During a recent trip to my hometown of Corpus Christi, Texas, I passed by a garbage dump on the outskirts of town. Lush, green grass covered the huge mound of dirt surrounding the dump. There was no garbage in sight. To one who did not know better, the area had more the appearance of a park than a garbage dump. However, having traveled this way often while living in Corpus Christi, I knew what lie on the other side! Filthy trash! Smelly garbage! This beautiful mound of grass-covered dirt hid piles of stinking waste!

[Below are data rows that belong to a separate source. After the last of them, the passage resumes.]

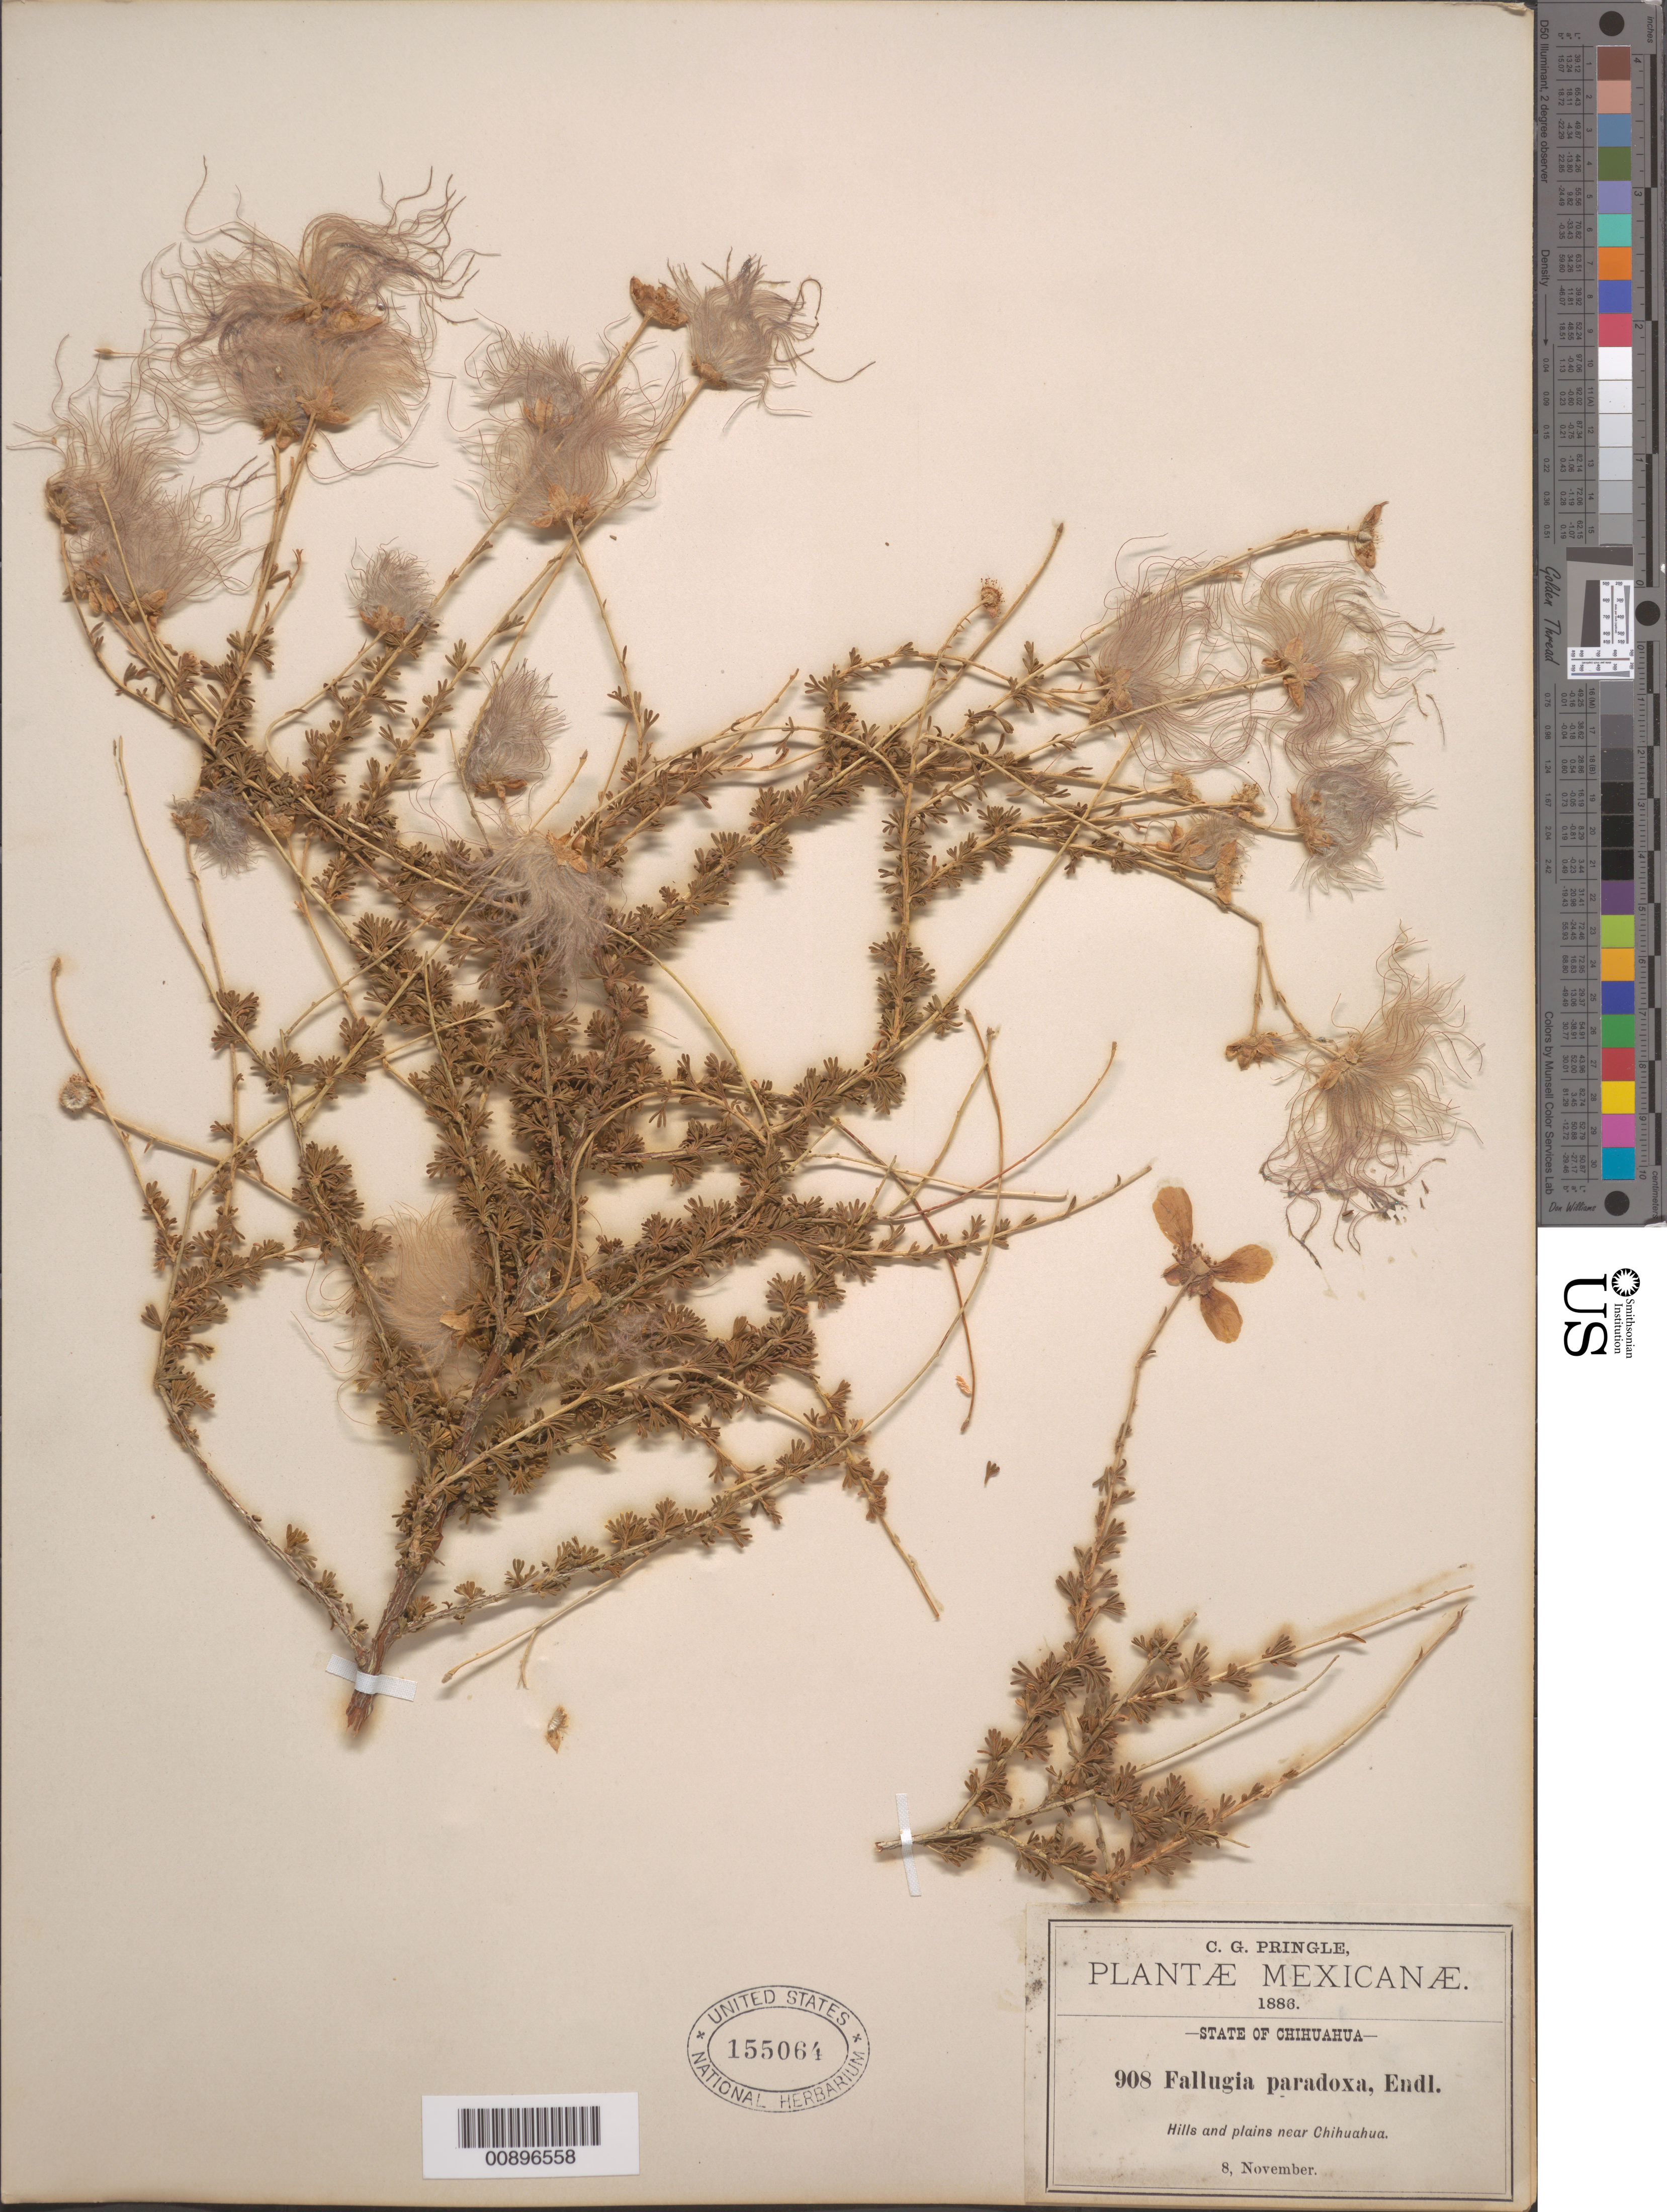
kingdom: Plantae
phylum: Tracheophyta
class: Magnoliopsida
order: Rosales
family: Rosaceae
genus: Fallugia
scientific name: Fallugia paradoxa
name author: (D. Don ex Tilloch & T. Taylor) Endl. ex Torr.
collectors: C. G. Pringle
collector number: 908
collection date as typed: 08 Nov 1886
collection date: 1886-11-08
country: Mexico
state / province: Chihuahua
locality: Near Chihuahua.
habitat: Hills and plains.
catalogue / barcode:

As I traveled past this dump, I could not help but think of Jesus’ interaction with the Pharisees. “And as he spake, a certain Pharisee besought him to dine with him: and he went in, and sat down to meat. And when the Pharisee saw it, he marvelled that he had not first washed before dinner. And the Lord said unto him, Now do ye Pharisees make clean the outside of the cup and the platter; but your inward part is full of ravening and wickedness. Ye fools, did not he that made that which is without make that which is within also” (Luke 11:37-40 – King James Version). These Pharisees foolishly made the mistake of focusing on the outward man while neglecting the inward man. They focused on what man saw and neglected what God saw. Jesus called them hypocrites (Luke 11:44).
As I traveled past this dump, I also thought of those today who profess Christianity but in reality, they are much like this dump. They dress in their “church clothes” on Sunday and faithfully occupy their pew. They attend Bible classes and sing along with everyone else when it is time to worship. Their names are included in the “membership directory.” Outwardly, they have every appearance of a Christian. The casual observer sees nothing that would indicate otherwise. However, like the Pharisees of Jesus’ day, they have a huge problem: they give attention to the outward yet ignore the condition of the inner man. Rather than being molded to God’s will, they allow filthy trash and smelly garbage to fill their hearts. They appear clean outwardly but inwardly they harbor a pollution that robs them of life (II Peter 2:20). Their character is defined by envy, malice, hatred, selfishness, coveting, backbiting and pride. Like the hypocritical Pharisees of Jesus’ day, they are the hypocrites of our day.
Jesus’ words to the Pharisees should serve as a reminder to us as well. It is not enough for us simply to have the outward behavior of a Christian. We must also have the heart of a Christian.